UNOS has considered banning or limiting multiple listings three times, most recently in 2003, said spokesman Joel Newman. But some people think patients should be free to go wherever they want to improve their odds, and UNOS now requires that transplant centers tell them about this option.
"It takes money and knowledge ... traveling can make a huge difference in how quickly you get an organ," said Robert Veatch, a medical ethicist at Georgetown University Medical Center and a longtime member of the UNOS ethics committee who thinks the policy should be changed.
"Steve Jobs is the classic example," he said. The former Apple chief was on a transplant list in Tennessee and received a new liver at a hospital there in 2009 even though he lived in California. It's not known if he was on more than one waiting list, however.

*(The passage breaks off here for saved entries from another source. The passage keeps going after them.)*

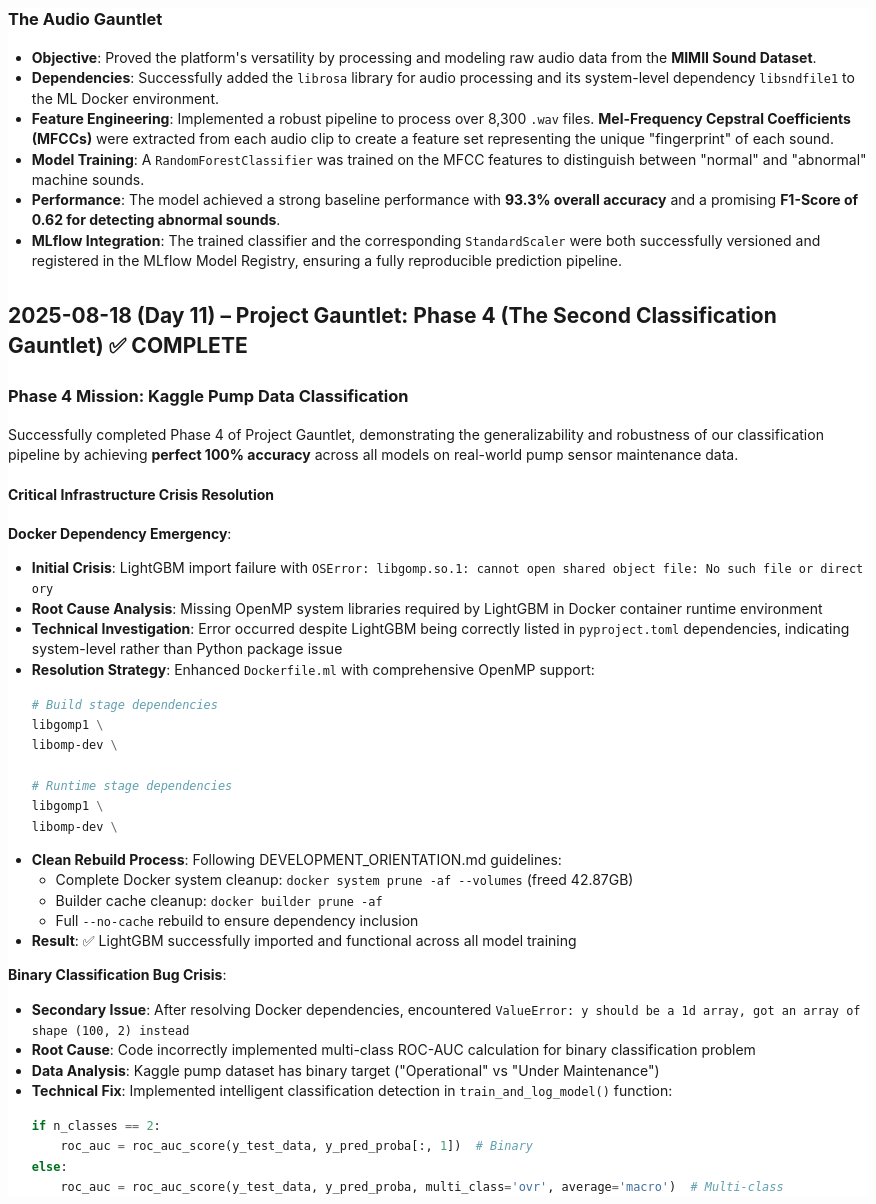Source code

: ### The Audio Gauntlet
- **Objective**: Proved the platform's versatility by processing and modeling raw audio data from the **MIMII Sound Dataset**.
- **Dependencies**: Successfully added the `librosa` library for audio processing and its system-level dependency `libsndfile1` to the ML Docker environment.
- **Feature Engineering**: Implemented a robust pipeline to process over 8,300 `.wav` files. **Mel-Frequency Cepstral Coefficients (MFCCs)** were extracted from each audio clip to create a feature set representing the unique "fingerprint" of each sound.
- **Model Training**: A `RandomForestClassifier` was trained on the MFCC features to distinguish between "normal" and "abnormal" machine sounds.
- **Performance**: The model achieved a strong baseline performance with **93.3% overall accuracy** and a promising **F1-Score of 0.62 for detecting abnormal sounds**.
- **MLflow Integration**: The trained classifier and the corresponding `StandardScaler` were both successfully versioned and registered in the MLflow Model Registry, ensuring a fully reproducible prediction pipeline.

## 2025-08-18 (Day 11) – Project Gauntlet: Phase 4 (The Second Classification Gauntlet) ✅ COMPLETE

### Phase 4 Mission: Kaggle Pump Data Classification

Successfully completed Phase 4 of Project Gauntlet, demonstrating the generalizability and robustness of our classification pipeline by achieving **perfect 100% accuracy** across all models on real-world pump sensor maintenance data.

#### Critical Infrastructure Crisis Resolution 

**Docker Dependency Emergency**: 
- **Initial Crisis**: LightGBM import failure with `OSError: libgomp.so.1: cannot open shared object file: No such file or directory`
- **Root Cause Analysis**: Missing OpenMP system libraries required by LightGBM in Docker container runtime environment
- **Technical Investigation**: Error occurred despite LightGBM being correctly listed in `pyproject.toml` dependencies, indicating system-level rather than Python package issue
- **Resolution Strategy**: Enhanced `Dockerfile.ml` with comprehensive OpenMP support:
  ```dockerfile
  # Build stage dependencies
  libgomp1 \
  libomp-dev \
  
  # Runtime stage dependencies  
  libgomp1 \
  libomp-dev \
  ```
- **Clean Rebuild Process**: Following DEVELOPMENT_ORIENTATION.md guidelines:
  - Complete Docker system cleanup: `docker system prune -af --volumes` (freed 42.87GB)
  - Builder cache cleanup: `docker builder prune -af`
  - Full `--no-cache` rebuild to ensure dependency inclusion
- **Result**: ✅ LightGBM successfully imported and functional across all model training

**Binary Classification Bug Crisis**:
- **Secondary Issue**: After resolving Docker dependencies, encountered `ValueError: y should be a 1d array, got an array of shape (100, 2) instead`
- **Root Cause**: Code incorrectly implemented multi-class ROC-AUC calculation for binary classification problem
- **Data Analysis**: Kaggle pump dataset has binary target ("Operational" vs "Under Maintenance")
- **Technical Fix**: Implemented intelligent classification detection in `train_and_log_model()` function:
  ```python
  if n_classes == 2:
      roc_auc = roc_auc_score(y_test_data, y_pred_proba[:, 1])  # Binary
  else:
      roc_auc = roc_auc_score(y_test_data, y_pred_proba, multi_class='ovr', average='macro')  # Multi-class
  ```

Patients on multiple lists often must pay for a new set of tests, which can range from $23,000 for a kidney to $51,000 for a heart, one study estimated, plus be able to get local housing or travel on short notice if an organ becomes available.
An Internet database— the Scientific Registry of Transplant Recipients — gives average wait times, success rates and other details on every transplant program in the nation.
Many people from New York, where organs are scarce, seek a second listing in California, where organs are more plentiful.
Steven Taibbi, 62, who lives in Huntington on New York's Long Island, is on a wait list for a heart at Columbia, but is seeking a second listing in Los Angeles. Taibbi, who once helped head an international charity for organ donation, said: "I'm decimating my retirement account to do this. I'm not a rich guy."
It can pay off, though. Givens and colleagues studied UNOS records from 2000 to 2013 and found that multiple-listed patients had higher transplant rates, lower death rates while waiting, were wealthier and were more likely to have private insurance.
—Multiple listing occurred among 2 percent of those seeking a heart, 6 percent seeking a liver and 12 percent seeking a kidney.
—Death rates while waiting for an organ were higher among those on a single list versus multiple ones: 12 percent versus 8 percent for those seeking a heart; 17 percent versus 12 percent for a liver, and 19 percent versus 11 percent for a kidney.
—Compared to people on just one list, multiple listers were younger (52 versus 54), more likely to have private insurance (59 percent versus 51 percent) and less likely to be covered by Medicaid (6 percent versus 10 percent).
—Median incomes were higher in zip codes where multiple listers lived: $93,081 versus $67,690 for people on just one list.
—Kidneys are the greatest need: one person is listed at eight transplant centers, two people are listed at seven, four are listed at six, and 18 are on five lists.
The International Society for Heart & Lung Transplantation and the Heart Failure Society of America funded the study.